Sharp Eyes and his brother and sister felt sad on hearing this. They were very hungry.

“Couldn’t we all go out hunting together?” asked Sharp Eyes, after a bit. “Maybe we could see something you could catch,” he said to his father.

“Well, perhaps that would be a good plan,” replied Mr. Fox. “Come on, we’ll all go out and see if we can find a meal.”
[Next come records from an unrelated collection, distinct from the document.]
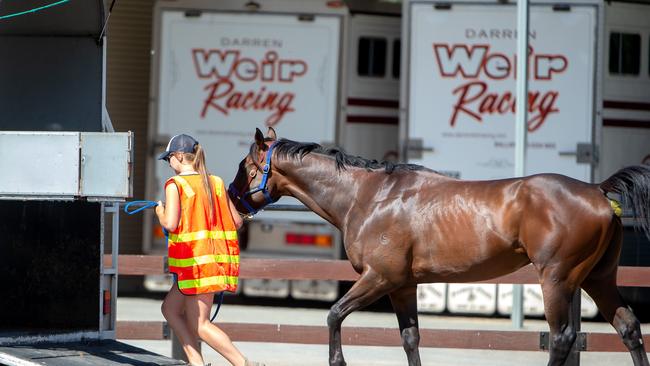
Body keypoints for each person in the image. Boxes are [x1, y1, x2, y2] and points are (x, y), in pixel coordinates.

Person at [155, 134, 263, 366]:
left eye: (169, 159)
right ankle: (197, 363)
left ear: (180, 157)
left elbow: (170, 224)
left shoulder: (174, 185)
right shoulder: (215, 182)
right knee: (170, 309)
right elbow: (237, 222)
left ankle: (243, 364)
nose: (169, 164)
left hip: (195, 264)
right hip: (212, 263)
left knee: (200, 324)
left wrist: (160, 212)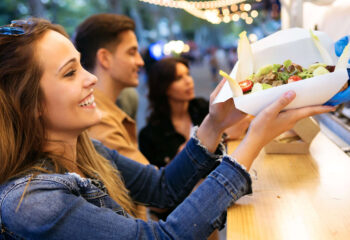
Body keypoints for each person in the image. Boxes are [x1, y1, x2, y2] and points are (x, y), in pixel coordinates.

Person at [0, 18, 334, 239]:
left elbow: (162, 188)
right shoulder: (32, 202)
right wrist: (254, 140)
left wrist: (215, 120)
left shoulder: (83, 146)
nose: (90, 79)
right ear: (29, 104)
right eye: (70, 72)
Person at [139, 57, 251, 169]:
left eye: (187, 74)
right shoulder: (149, 135)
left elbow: (232, 127)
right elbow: (156, 181)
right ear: (163, 87)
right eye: (178, 78)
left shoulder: (202, 107)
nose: (188, 81)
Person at [74, 14, 148, 165]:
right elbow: (156, 186)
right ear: (105, 58)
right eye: (132, 52)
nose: (140, 62)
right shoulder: (99, 121)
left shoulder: (103, 111)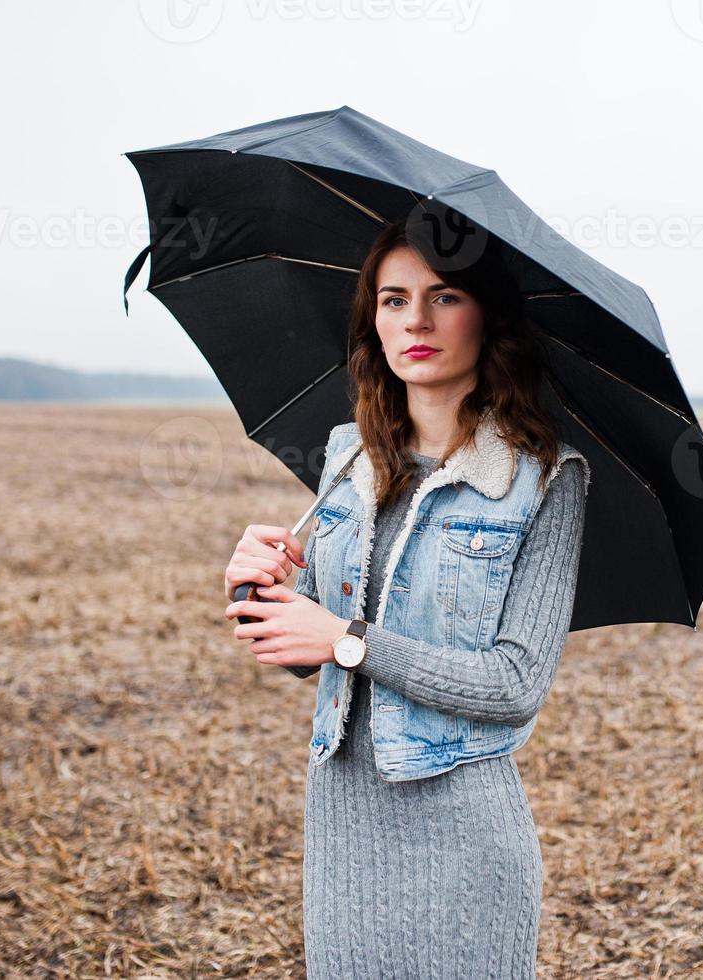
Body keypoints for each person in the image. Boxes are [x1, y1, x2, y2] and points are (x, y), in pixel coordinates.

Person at [220, 219, 591, 978]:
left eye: (442, 296)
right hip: (342, 835)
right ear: (373, 321)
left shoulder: (544, 477)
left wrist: (344, 638)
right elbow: (305, 654)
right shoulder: (345, 454)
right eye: (392, 300)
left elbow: (514, 685)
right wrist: (256, 592)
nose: (414, 321)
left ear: (485, 318)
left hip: (464, 838)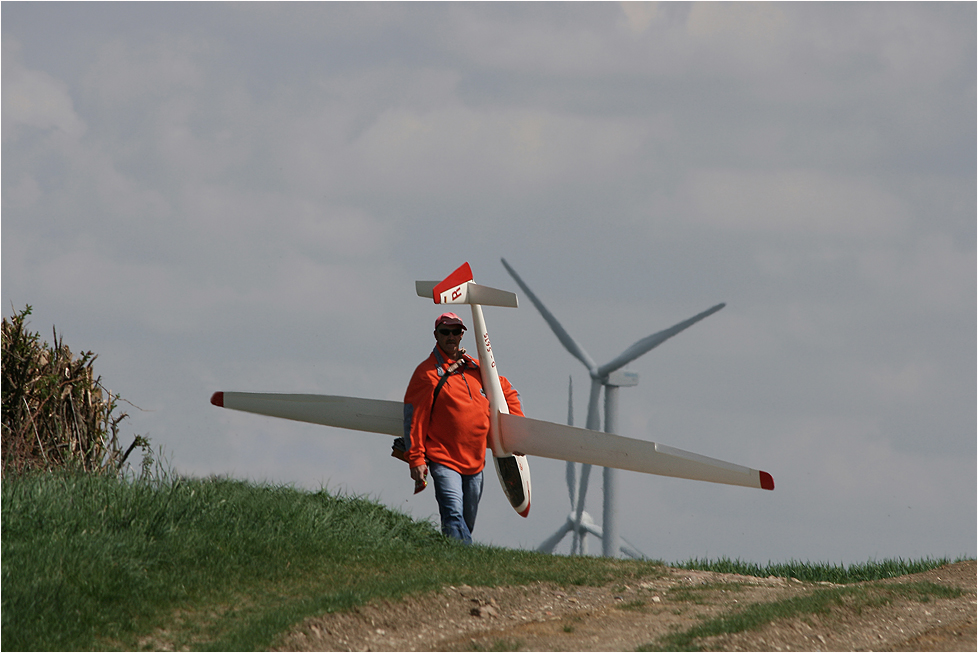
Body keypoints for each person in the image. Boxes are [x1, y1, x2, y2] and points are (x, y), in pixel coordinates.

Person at [402, 311, 524, 543]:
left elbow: (507, 392)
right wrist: (416, 459)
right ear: (436, 335)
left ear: (462, 335)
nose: (451, 336)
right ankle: (460, 559)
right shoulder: (427, 374)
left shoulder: (476, 369)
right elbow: (414, 419)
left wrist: (515, 432)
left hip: (475, 463)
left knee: (466, 521)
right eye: (445, 332)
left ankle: (454, 555)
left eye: (456, 332)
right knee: (453, 515)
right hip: (443, 459)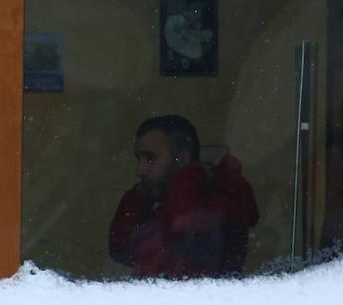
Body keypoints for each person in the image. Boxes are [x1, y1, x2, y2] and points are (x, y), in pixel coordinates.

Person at [109, 115, 259, 278]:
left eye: (150, 159)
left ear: (181, 159)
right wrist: (138, 198)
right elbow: (122, 250)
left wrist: (187, 178)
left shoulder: (215, 200)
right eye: (140, 159)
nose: (139, 170)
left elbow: (182, 227)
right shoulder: (157, 204)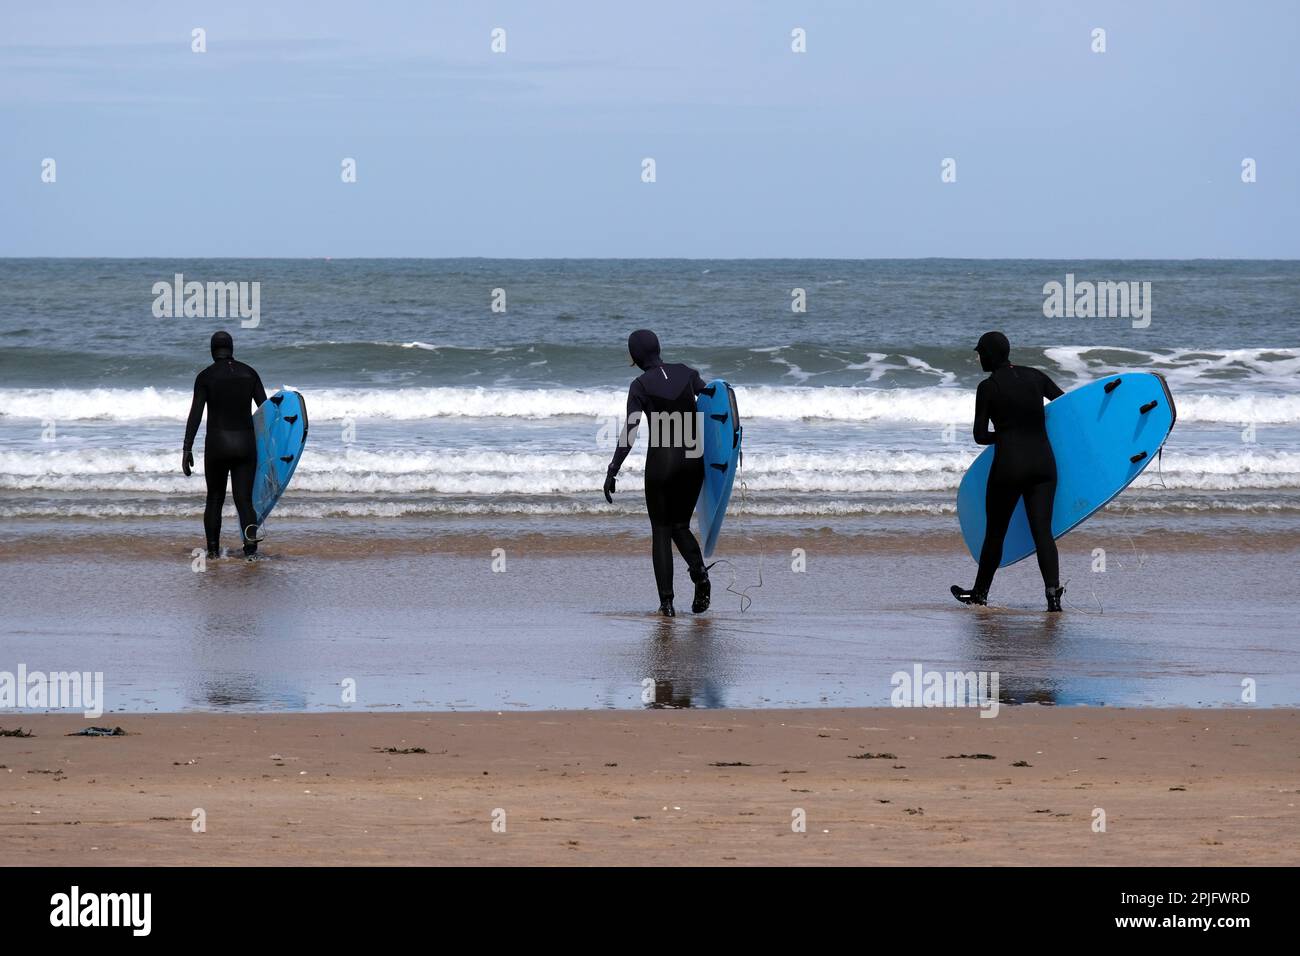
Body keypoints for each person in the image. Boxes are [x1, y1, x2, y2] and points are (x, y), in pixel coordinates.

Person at [951, 331, 1067, 612]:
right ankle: (1053, 597)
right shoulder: (1036, 376)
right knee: (1042, 532)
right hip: (1043, 463)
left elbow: (980, 435)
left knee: (995, 533)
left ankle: (979, 593)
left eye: (980, 353)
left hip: (1009, 466)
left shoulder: (988, 387)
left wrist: (1004, 434)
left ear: (990, 355)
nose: (978, 358)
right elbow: (1067, 407)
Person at [604, 330, 711, 617]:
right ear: (659, 348)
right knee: (681, 526)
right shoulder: (688, 373)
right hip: (693, 460)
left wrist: (613, 469)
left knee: (661, 531)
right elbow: (715, 401)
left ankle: (667, 604)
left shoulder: (639, 385)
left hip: (661, 465)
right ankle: (700, 576)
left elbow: (630, 431)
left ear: (636, 357)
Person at [183, 330, 267, 559]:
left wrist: (187, 448)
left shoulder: (205, 376)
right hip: (245, 445)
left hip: (217, 445)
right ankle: (250, 551)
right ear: (232, 349)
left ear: (212, 351)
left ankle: (212, 552)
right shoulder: (249, 373)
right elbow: (266, 411)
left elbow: (196, 415)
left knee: (214, 498)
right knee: (244, 500)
So out into the woods went the five foxes — the two large ones and the three smaller ones. Slowly and carefully they went along, looking from side to side, and sniffing the air for any sign of something to eat.

“There doesn’t seem to be anything,” said Mrs. Fox, with a hungry sigh.

“No,” answered Mr. Fox, “there doesn’t. I never saw the woods so scarce of food.”

All of a sudden Sharp Eyes, who had gone a little way ahead, came softly back.

“I see something!” he said. “Shall I try to get it for our dinner?”

“What is it? Where is it?” asked Mr. Fox eagerly. “I don’t see anything,” and he looked as hard as he could through the bushes.

“Right over there, by the old stump,” said Sharp Eyes. “Don’t you see? It’s a big chicken.”

Mr. Fox looked. Then he said:

“That isn’t a chicken! It’s a wild turkey! If we get that it will make a fine meal for all of us! Sharp Eyes, you were rightly named. You saw this turkey when neither your mother nor I could see it. It’s a good thing you did. Now we’ll have a fine meal!”